== What you will do ==
Please output the listing exactly as it stands, but omit any images.
Start of Available data
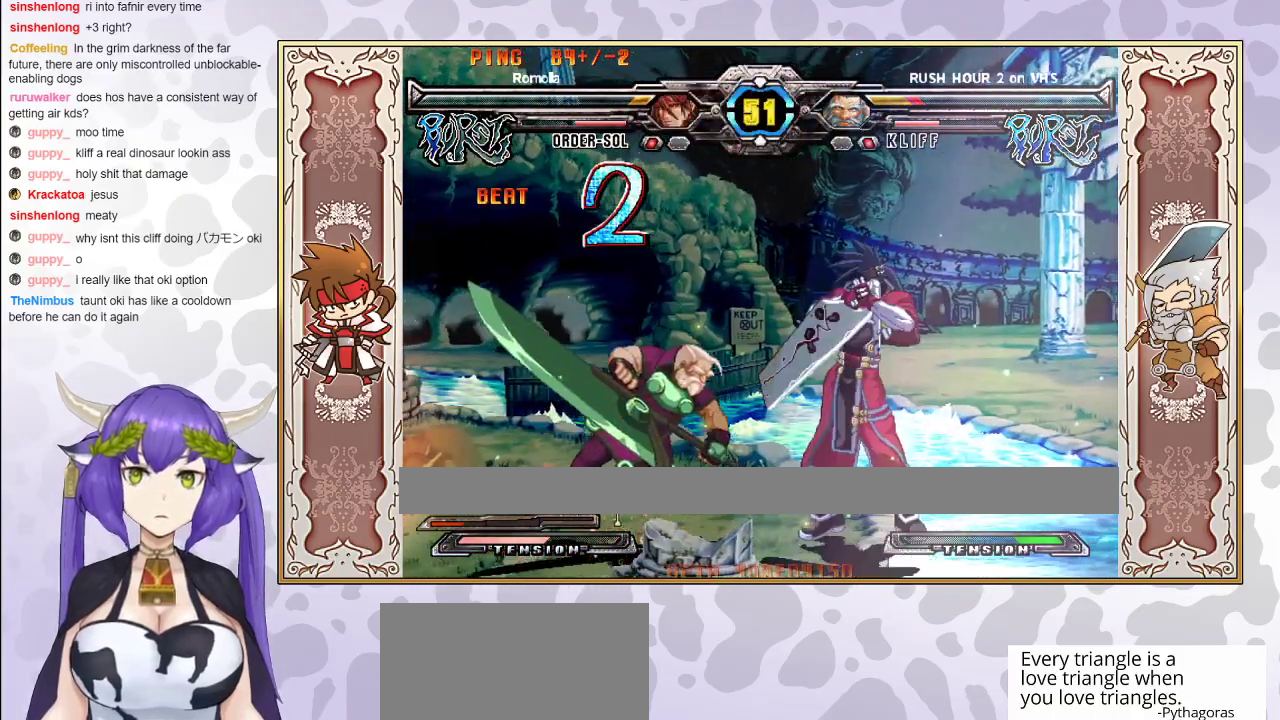
{"buttons": [], "events": [[483, "R2", "up"]]}
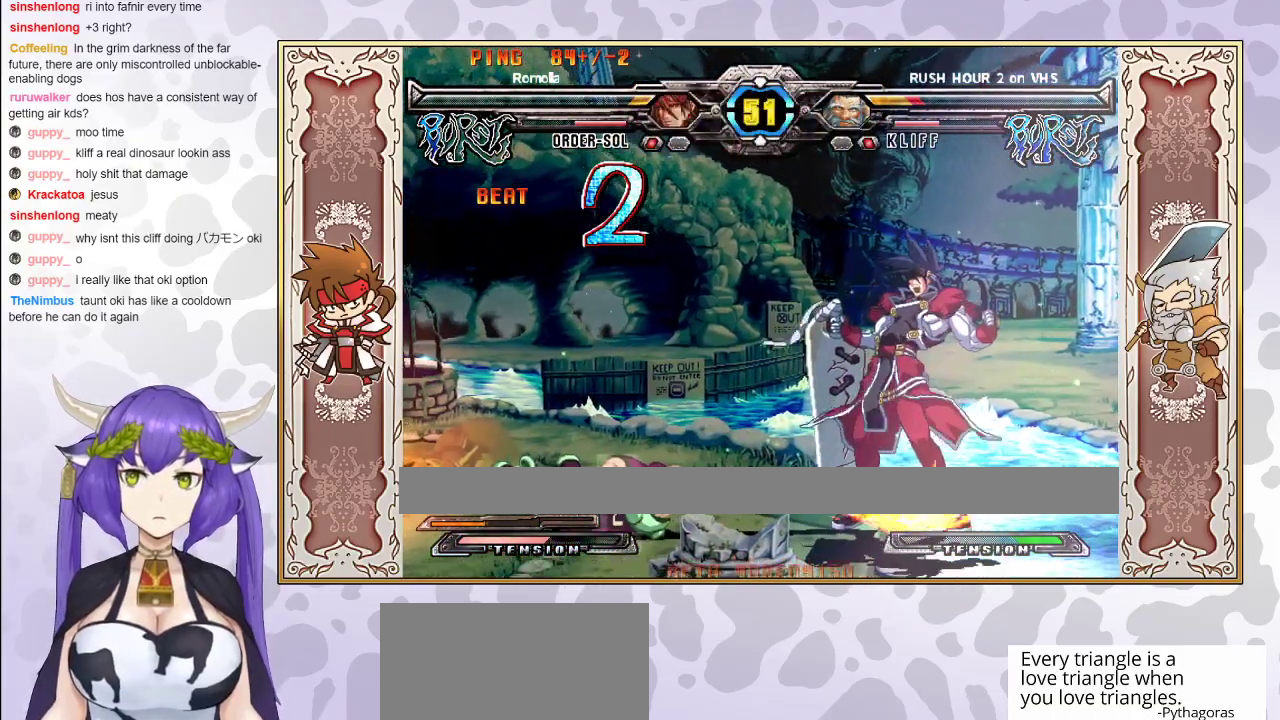
{"buttons": [], "events": []}
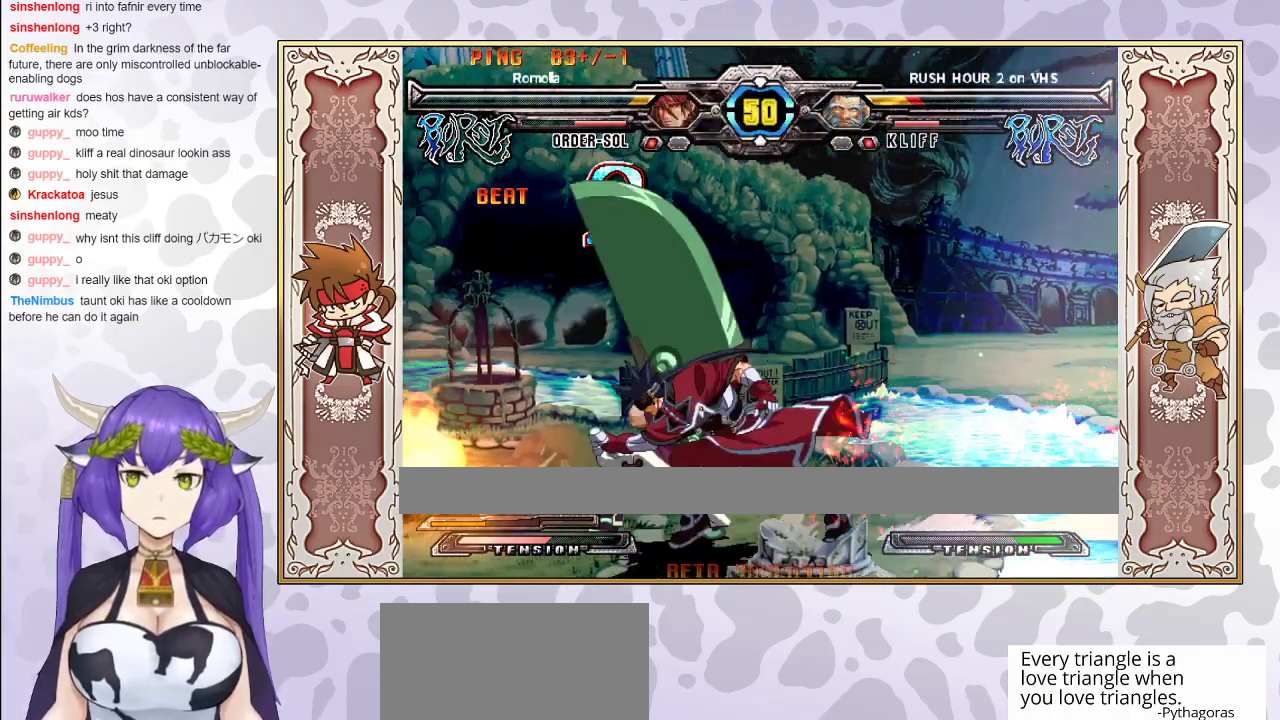
{"buttons": ["CIRCLE"], "events": [[17, "TRIANGLE", "down"], [67, "TRIANGLE", "up"], [133, "R1", "down"], [200, "R1", "up"], [417, "CIRCLE", "down"], [467, "CIRCLE", "up"], [500, "CIRCLE", "down"]]}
End of Available data
== Task output ==
{"buttons": [], "events": [[483, "R2", "up"]]}
{"buttons": [], "events": []}
{"buttons": ["CIRCLE"], "events": [[17, "TRIANGLE", "down"], [67, "TRIANGLE", "up"], [133, "R1", "down"], [200, "R1", "up"], [417, "CIRCLE", "down"], [467, "CIRCLE", "up"], [500, "CIRCLE", "down"]]}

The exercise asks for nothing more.